- **EXERCISE GOAL**:
A line below contains "index mcp: (442, 432)", and a later one contains "pinky tip: (502, 476)". Repeat both, with every line between them, exactly.

[Stored items from a collection]
>>

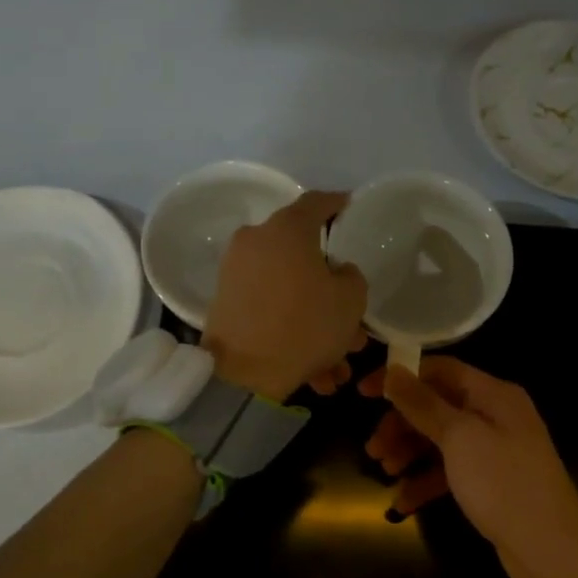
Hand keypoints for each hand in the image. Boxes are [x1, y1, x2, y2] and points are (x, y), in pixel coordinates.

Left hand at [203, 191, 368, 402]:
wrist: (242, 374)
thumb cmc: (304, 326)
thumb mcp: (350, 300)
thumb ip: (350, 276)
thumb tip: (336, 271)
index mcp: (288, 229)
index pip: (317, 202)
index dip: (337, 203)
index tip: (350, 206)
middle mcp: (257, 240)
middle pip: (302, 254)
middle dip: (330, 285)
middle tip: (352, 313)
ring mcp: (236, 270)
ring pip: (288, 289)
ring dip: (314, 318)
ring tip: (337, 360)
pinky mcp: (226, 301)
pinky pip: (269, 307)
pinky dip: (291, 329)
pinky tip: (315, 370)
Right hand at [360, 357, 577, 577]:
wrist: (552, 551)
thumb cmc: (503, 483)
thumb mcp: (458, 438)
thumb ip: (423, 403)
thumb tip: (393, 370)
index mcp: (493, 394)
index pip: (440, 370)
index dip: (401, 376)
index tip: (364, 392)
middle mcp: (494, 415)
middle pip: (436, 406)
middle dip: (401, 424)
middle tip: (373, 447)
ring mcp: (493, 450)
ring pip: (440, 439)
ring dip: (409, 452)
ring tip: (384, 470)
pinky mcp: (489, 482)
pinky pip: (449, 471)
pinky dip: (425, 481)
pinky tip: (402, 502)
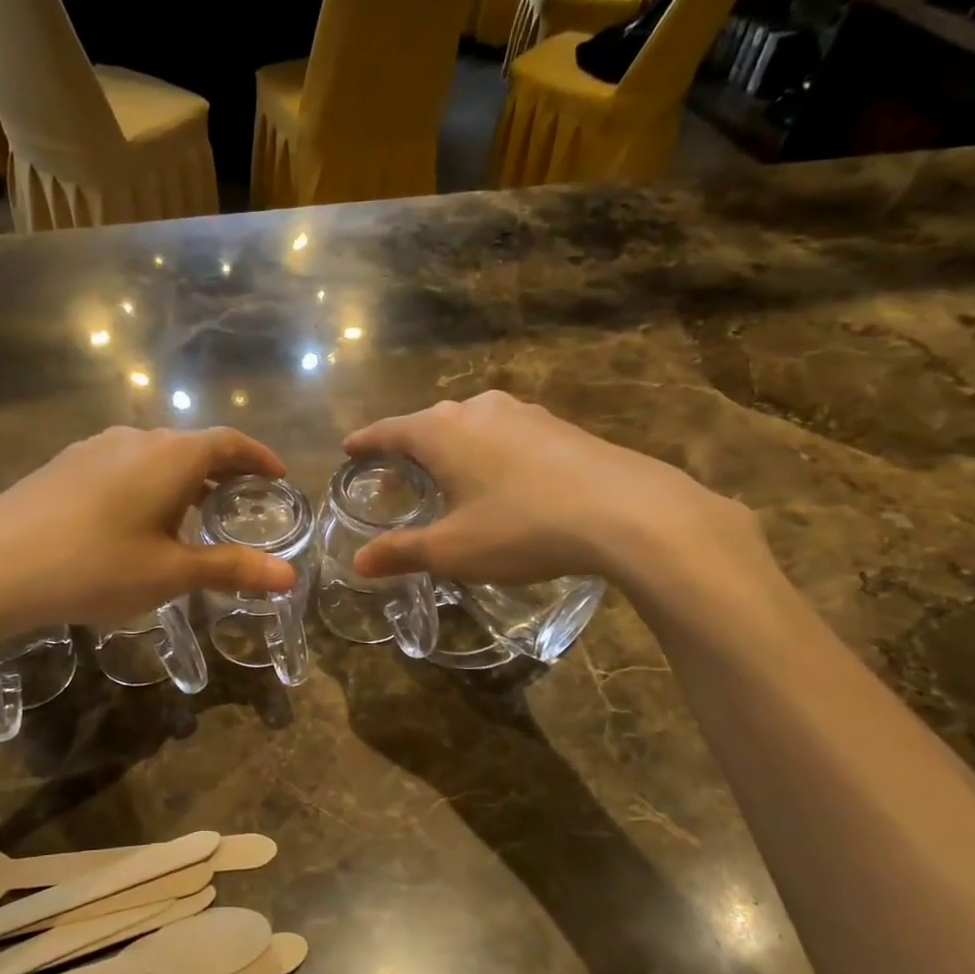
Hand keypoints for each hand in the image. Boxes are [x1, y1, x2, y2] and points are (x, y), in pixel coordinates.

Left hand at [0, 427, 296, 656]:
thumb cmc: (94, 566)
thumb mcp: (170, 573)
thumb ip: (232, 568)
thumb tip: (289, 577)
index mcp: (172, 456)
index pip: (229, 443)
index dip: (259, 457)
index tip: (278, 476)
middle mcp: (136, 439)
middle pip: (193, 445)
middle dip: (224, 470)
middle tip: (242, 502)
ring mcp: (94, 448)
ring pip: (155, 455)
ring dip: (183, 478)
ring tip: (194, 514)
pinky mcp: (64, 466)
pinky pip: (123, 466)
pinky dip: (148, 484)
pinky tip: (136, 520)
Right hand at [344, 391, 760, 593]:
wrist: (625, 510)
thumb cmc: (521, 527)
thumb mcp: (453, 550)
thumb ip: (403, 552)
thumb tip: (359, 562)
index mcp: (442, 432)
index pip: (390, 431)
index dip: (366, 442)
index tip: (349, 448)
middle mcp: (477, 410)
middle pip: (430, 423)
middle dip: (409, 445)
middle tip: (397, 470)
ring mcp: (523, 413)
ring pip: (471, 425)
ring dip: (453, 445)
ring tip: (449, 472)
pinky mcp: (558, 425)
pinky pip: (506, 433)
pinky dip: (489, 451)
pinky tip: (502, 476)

<<
>>

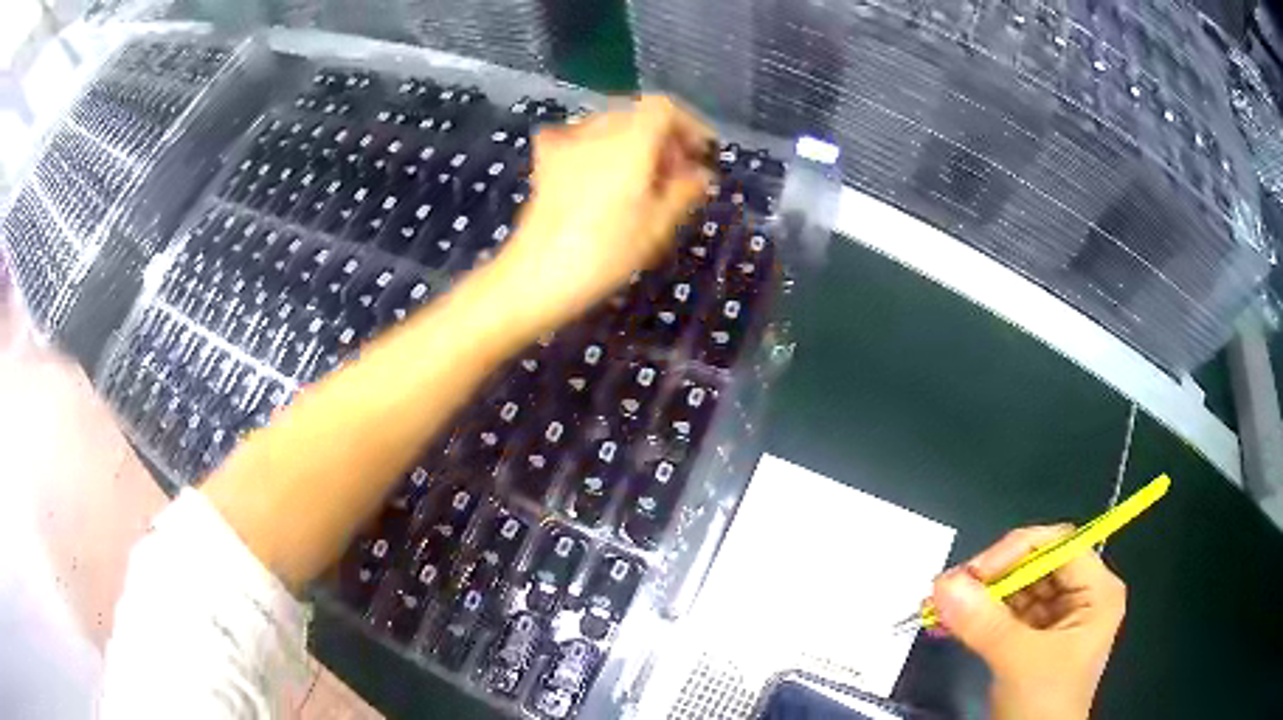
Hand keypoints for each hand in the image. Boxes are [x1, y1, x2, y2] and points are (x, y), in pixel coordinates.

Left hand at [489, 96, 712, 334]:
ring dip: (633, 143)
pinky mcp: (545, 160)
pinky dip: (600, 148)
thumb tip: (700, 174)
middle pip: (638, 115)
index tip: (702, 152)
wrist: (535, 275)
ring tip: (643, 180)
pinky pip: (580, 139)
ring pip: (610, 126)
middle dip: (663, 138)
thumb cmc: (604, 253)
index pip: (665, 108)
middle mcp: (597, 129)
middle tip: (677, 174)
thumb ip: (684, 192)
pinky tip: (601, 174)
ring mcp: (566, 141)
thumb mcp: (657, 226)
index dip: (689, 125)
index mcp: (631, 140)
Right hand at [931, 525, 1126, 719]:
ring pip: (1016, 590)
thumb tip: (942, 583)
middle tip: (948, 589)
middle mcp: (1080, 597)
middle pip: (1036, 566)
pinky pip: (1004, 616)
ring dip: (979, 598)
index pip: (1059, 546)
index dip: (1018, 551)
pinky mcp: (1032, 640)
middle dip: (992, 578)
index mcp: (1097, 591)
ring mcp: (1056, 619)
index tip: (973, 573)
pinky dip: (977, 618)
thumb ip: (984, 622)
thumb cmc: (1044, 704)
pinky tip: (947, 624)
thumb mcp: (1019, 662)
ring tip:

<<
>>

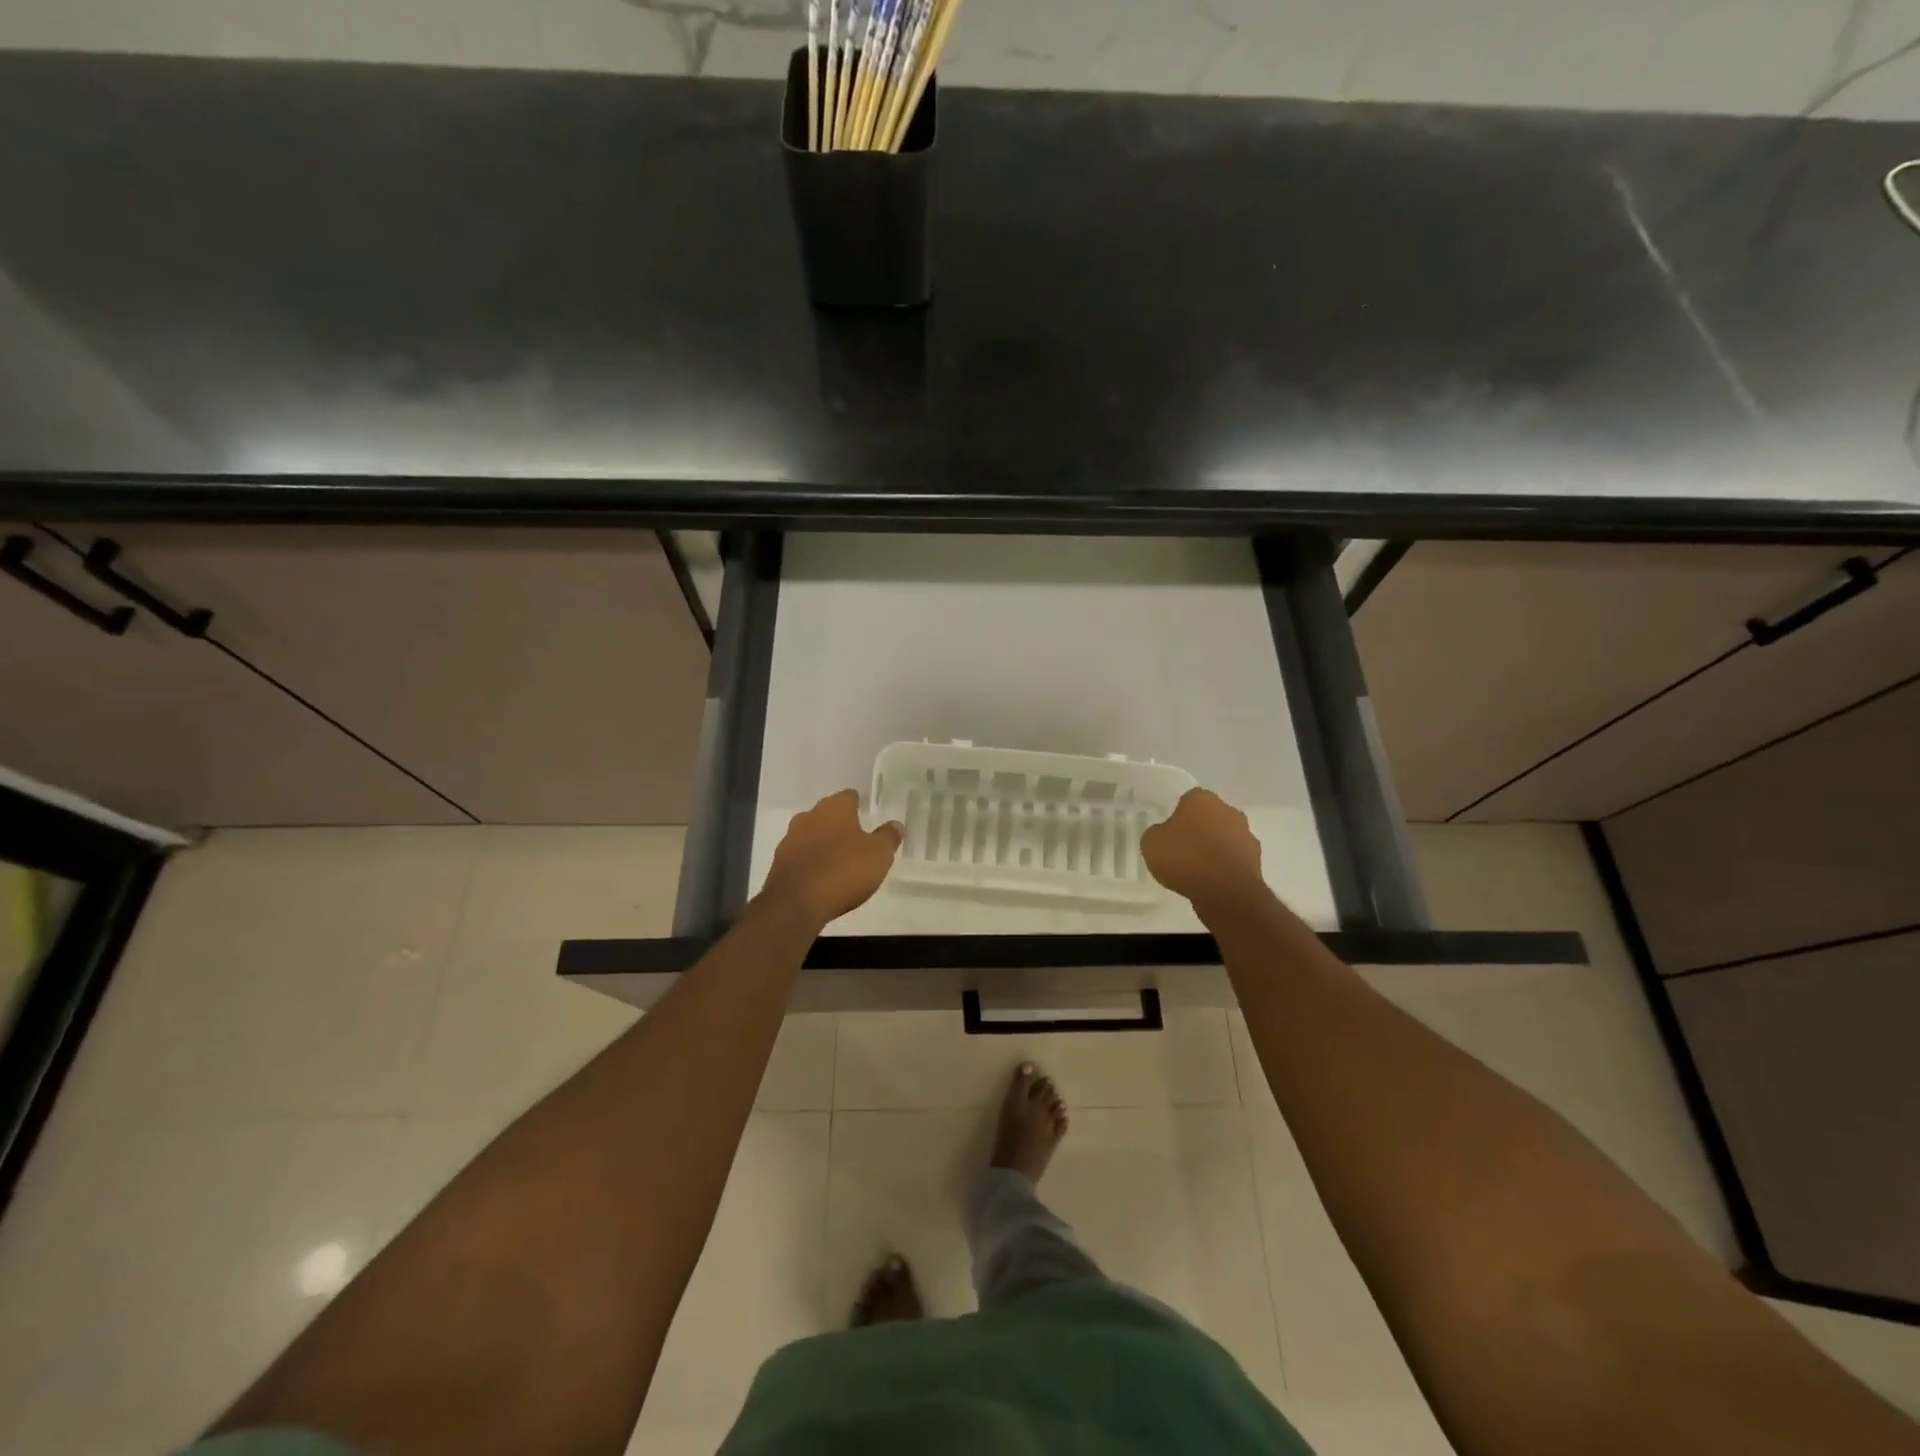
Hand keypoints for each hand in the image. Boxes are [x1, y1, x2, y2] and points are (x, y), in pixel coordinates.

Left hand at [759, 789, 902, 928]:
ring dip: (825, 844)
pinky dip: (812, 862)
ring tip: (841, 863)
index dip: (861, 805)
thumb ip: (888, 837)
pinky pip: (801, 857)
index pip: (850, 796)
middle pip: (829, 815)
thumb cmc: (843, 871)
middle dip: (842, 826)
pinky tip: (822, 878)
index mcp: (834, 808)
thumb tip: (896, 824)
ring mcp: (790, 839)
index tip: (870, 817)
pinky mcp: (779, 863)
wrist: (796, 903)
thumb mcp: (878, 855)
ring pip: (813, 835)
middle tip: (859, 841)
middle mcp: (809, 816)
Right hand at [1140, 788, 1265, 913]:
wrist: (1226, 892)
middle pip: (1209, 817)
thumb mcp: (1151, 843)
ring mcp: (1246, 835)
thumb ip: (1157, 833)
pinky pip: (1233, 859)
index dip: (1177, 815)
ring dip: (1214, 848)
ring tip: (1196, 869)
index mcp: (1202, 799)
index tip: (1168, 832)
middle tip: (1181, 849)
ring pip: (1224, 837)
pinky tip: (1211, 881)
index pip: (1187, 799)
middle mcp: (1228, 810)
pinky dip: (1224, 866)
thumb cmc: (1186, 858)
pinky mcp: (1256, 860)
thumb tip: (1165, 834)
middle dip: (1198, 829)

<<

- **WRITTEN RESPONSE**:
index mcp: (442, 432)
index pip: (390, 431)
index dip: (366, 442)
index tip: (349, 448)
middle mcp: (477, 410)
middle pip: (430, 423)
middle dip: (409, 445)
middle tip: (397, 470)
ring mcp: (523, 413)
ring pip: (471, 425)
ring dip: (453, 445)
ring tip: (449, 472)
pinky mcp: (558, 425)
pinky pip: (506, 433)
pinky dip: (489, 451)
pinky tip: (502, 476)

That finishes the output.